File image: Shuttle radar map of Mount Merapi.
Mount Merapi, Indonesia, (AFP) May 13, 2006
Indonesia's Mount Merapi is the nation's second most active volcano and has great spiritual significance for those living on its fertile slopes.
Merapi, which means "Mountain of Fire", typically has small eruptions every two to three years, and larger ones about once every 10 to 15 years.
Its last major eruption was in 1994, when 66 people were killed. It also spewed smoke and lava in 2001 but no major eruption followed.
Located about 400 kilometres (250 miles) east of Jakarta in Central Java province, it looms over the Kedu plain and provides rich, bountiful soils for the thousands of people living around it.
Merapi holds particular significance for the Javanese as it is one of four places where officials from the royal palaces of Java's Yogyakarta and Solo make annual offerings to placate the spirits of ancient Javanese mythology.
Superstitious Javanese believe that a volcano's eruption is the result of spirits being angered by not receiving sufficient offerings or by a disrespectful attitude among the people living on its slopes.
Traditional beliefs hold that Merapi will only erupt after certain omens, some of which appear in dreams, leaving many residents reluctant to leave without them becoming apparent.
A new lava dome has been rapidly forming at the peak of 2,914-metre (9,616-foot) Mount Merapi, growing 75 metres in two weeks. The volcano was put on "stand-by" status one month ago.
Scientists predict that the dome's collapse will spew red-hot lava as well as deadly nuees ardentes, a geological term for clouds of volcanic gases, ash, and dust, reaching temperatures up to 500 degrees Celsius (930 degrees Fahrenheit).

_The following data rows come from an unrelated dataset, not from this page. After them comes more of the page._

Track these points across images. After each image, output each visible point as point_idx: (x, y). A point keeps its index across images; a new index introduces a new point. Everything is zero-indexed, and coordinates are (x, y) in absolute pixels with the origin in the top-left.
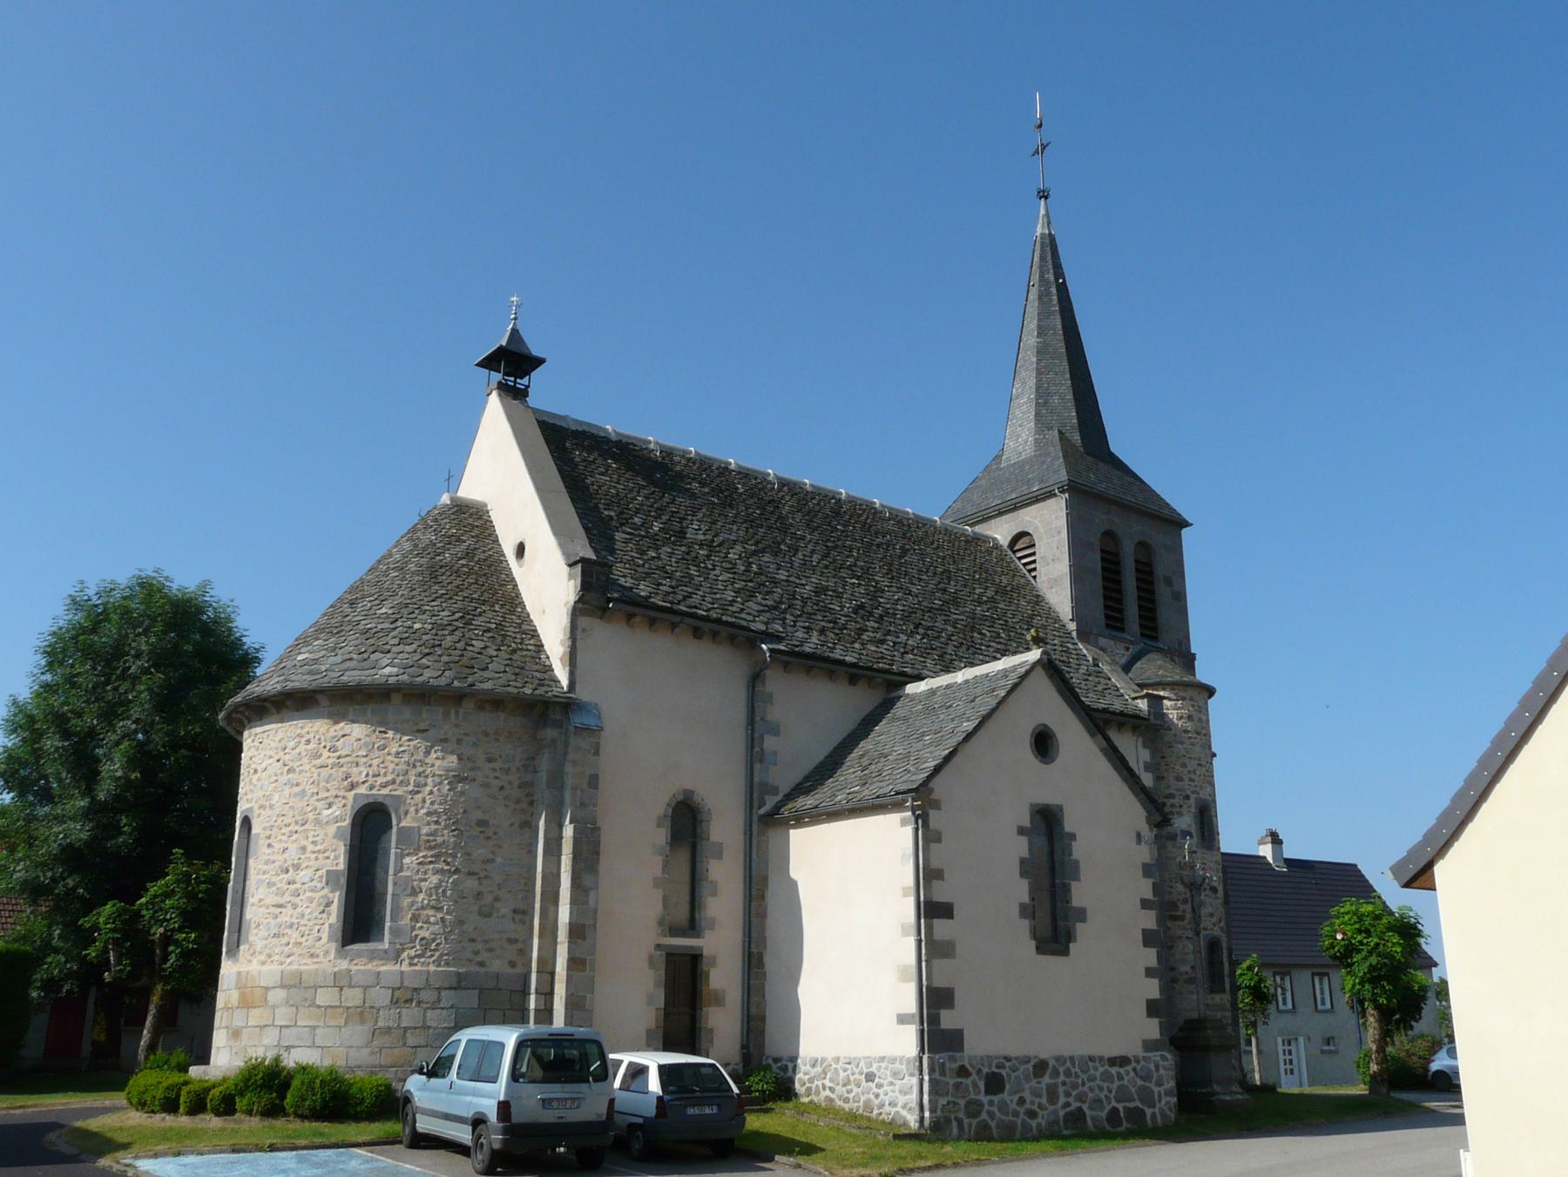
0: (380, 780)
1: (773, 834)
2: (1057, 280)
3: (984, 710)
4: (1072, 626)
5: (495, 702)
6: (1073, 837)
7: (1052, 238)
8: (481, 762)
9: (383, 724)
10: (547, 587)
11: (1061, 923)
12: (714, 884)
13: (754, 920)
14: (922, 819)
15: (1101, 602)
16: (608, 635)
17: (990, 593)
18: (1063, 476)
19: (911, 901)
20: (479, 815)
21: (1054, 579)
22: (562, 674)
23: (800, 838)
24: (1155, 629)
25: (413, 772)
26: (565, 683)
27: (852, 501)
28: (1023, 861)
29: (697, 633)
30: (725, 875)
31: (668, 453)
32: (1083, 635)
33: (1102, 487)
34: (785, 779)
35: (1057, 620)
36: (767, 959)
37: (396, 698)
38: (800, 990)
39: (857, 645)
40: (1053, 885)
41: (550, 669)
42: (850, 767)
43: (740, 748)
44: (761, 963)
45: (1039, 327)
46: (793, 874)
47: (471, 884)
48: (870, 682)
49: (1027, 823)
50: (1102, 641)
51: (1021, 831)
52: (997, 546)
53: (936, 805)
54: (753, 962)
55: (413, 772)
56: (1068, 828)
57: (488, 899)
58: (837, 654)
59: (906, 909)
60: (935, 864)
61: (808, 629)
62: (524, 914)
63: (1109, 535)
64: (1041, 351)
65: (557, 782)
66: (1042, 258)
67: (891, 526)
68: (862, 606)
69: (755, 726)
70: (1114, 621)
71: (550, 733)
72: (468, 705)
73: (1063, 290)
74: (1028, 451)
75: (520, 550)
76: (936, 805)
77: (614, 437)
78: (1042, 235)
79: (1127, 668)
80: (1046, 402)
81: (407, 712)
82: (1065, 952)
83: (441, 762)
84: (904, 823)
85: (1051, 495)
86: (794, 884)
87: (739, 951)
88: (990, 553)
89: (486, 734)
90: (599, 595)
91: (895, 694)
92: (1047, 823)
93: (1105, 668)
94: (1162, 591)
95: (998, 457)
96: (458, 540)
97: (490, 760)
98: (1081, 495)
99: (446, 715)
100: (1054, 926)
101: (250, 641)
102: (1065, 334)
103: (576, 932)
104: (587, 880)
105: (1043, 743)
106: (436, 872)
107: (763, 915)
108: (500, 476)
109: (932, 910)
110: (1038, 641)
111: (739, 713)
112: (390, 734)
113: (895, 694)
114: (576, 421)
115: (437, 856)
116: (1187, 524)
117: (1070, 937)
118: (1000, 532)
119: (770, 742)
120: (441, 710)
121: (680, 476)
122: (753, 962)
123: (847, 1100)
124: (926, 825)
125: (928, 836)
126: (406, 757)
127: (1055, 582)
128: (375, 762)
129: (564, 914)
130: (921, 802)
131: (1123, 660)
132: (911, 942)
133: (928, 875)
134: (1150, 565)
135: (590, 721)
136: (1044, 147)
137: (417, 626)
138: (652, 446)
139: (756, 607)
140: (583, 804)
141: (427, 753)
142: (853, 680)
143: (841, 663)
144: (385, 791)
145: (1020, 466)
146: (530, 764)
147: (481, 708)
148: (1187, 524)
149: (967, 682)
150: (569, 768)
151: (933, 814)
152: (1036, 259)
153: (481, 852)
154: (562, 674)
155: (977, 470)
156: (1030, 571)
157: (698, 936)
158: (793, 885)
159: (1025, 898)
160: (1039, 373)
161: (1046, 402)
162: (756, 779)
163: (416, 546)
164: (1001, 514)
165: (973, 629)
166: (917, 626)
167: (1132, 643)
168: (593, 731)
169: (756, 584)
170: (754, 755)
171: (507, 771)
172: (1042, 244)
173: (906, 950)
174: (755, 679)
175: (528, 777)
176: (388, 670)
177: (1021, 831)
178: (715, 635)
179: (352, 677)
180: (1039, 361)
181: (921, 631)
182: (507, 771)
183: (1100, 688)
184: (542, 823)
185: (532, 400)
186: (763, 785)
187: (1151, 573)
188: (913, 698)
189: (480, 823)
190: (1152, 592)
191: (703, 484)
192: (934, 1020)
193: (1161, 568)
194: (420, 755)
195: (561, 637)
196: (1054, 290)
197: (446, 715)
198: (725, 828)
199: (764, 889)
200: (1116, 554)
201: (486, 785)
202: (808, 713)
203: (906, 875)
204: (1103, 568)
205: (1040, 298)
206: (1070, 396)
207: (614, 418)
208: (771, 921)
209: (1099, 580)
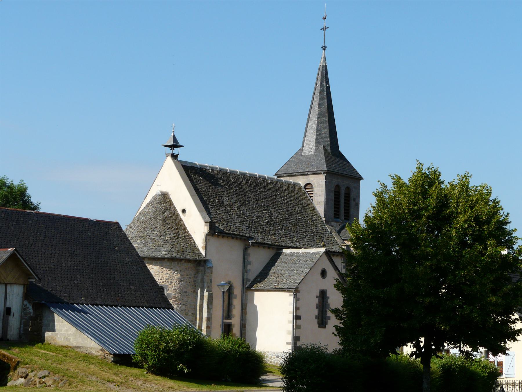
0: (162, 281)
1: (249, 293)
2: (326, 85)
3: (311, 266)
4: (324, 219)
5: (189, 261)
6: (329, 298)
7: (326, 66)
8: (185, 276)
9: (162, 266)
10: (196, 225)
11: (324, 320)
12: (234, 306)
13: (244, 315)
14: (295, 295)
15: (333, 209)
16: (213, 240)
17: (300, 209)
18: (324, 167)
19: (292, 315)
20: (185, 290)
21: (319, 201)
22: (203, 252)
23: (257, 294)
24: (348, 216)
25: (170, 279)
26: (204, 254)
27: (260, 177)
28: (317, 305)
29: (233, 238)
30: (237, 303)
31: (213, 169)
32: (327, 222)
33: (336, 170)
34: (252, 277)
35: (319, 216)
36: (246, 326)
37: (166, 260)
38: (257, 333)
39: (270, 237)
40: (323, 310)
41: (198, 250)
42: (272, 276)
43: (241, 268)
44: (245, 327)
45: (319, 104)
46: (255, 303)
47: (184, 307)
48: (273, 248)
49: (318, 295)
50: (333, 223)
51: (317, 297)
52: (301, 187)
53: (299, 291)
54: (243, 326)
55: (170, 279)
56: (328, 296)
57: (187, 311)
58: (266, 242)
59: (291, 317)
60: (298, 306)
61: (258, 233)
62: (194, 314)
63: (338, 186)
64: (319, 114)
65: (203, 281)
66: (322, 76)
67: (271, 185)
68: (268, 222)
69: (245, 262)
70: (337, 215)
71: (201, 268)
72: (183, 261)
73: (328, 89)
74: (312, 152)
75: (184, 211)
76: (299, 291)
77: (199, 167)
78: (323, 65)
79: (339, 232)
80: (320, 134)
81: (168, 264)
82: (325, 327)
83: (177, 276)
84: (290, 295)
85: (321, 173)
86: (256, 306)
87: (239, 322)
88: (298, 190)
89: (186, 269)
90: (214, 232)
91: (280, 251)
92: (323, 295)
93: (333, 234)
94: (352, 203)
95: (301, 150)
96: (167, 208)
97: (187, 275)
98: (330, 174)
99: (178, 264)
100: (322, 323)
101: (16, 183)
102: (328, 108)
103: (208, 319)
104: (210, 307)
105: (324, 273)
106: (176, 304)
107: (246, 314)
108: (172, 183)
109: (297, 317)
110: (324, 246)
111: (241, 259)
112: (164, 269)
113: (280, 251)
114: (189, 163)
115: (176, 300)
116: (362, 178)
117: (326, 323)
118: (301, 181)
119: (249, 267)
120: (176, 263)
121: (217, 179)
122: (243, 326)
123: (271, 362)
124: (296, 297)
125: (297, 299)
126: (168, 275)
127: (319, 203)
128: (161, 276)
129: (205, 315)
130: (296, 291)
131: (338, 229)
132: (291, 325)
133: (296, 309)
134: (349, 194)
135: (210, 265)
136: (326, 28)
137: (167, 238)
138: (208, 168)
139: (246, 228)
140: (209, 287)
141: (173, 274)
142: (269, 248)
143: (268, 244)
144: (163, 284)
145: (309, 157)
146: (195, 277)
147: (185, 262)
148: (362, 178)
149: (303, 253)
150: (205, 277)
151: (298, 294)
152: (320, 75)
153: (185, 299)
154: (203, 252)
155: (293, 154)
156: (310, 197)
157: (231, 319)
158: (255, 307)
159: (317, 314)
160: (318, 122)
161: (320, 134)
162: (245, 277)
163: (156, 210)
164: (302, 175)
165: (297, 224)
166: (283, 226)
167: (341, 223)
168: (211, 268)
169: (243, 219)
170: (245, 270)
171: (190, 278)
172: (322, 69)
173: (290, 327)
174: (245, 250)
175: (195, 279)
176: (164, 253)
177: (317, 297)
178: (237, 238)
179: (154, 254)
180: (318, 118)
181: (284, 228)
182: (190, 278)
183: (332, 242)
184: (28, 211)
185: (179, 158)
186: (247, 279)
187: (349, 197)
188: (286, 254)
189: (186, 292)
190: (349, 204)
191: (223, 181)
192: (296, 344)
193: (352, 196)
194: (171, 274)
195: (202, 241)
196: (325, 89)
197: (178, 264)
198: (237, 291)
199: (247, 307)
200: (339, 192)
201: (186, 282)
202: (258, 258)
203: (291, 308)
204: (335, 198)
205: (320, 92)
206: (328, 133)
207: (199, 160)
208: (248, 315)
209: (333, 203)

Local authorities in the four districts around the volcano have already banned climbing near Merapi's peak, halted sand mining operations at its foot and warned people living higher on its slopes to be prepared for evacuation weeks ago.
Temporary shelters and vehicles have already been prepared for the evacuation, with several thousand people evacuating voluntarily but many returning to their homes.
Indonesia lies on the so-called Pacific Rim of Fire, where the meeting of continental plates causes frequent seismic and volcanic activity. The nation is home to more than 120 active volcanoes.
In August 1883, the biggest natural phenomenon ever seen on earth took place when after lying dormant for 300 years Indonesia's Krakatoa volcano burst to life, showering debris on Java and Sumatra islands and killing about 36,000 people.
The noise of the eruption reached Australia and territories located more than 4,000 kilometers away, while waves reaching up to 40 metres laid to waste nearby islands and were felt as far away as the English Channel.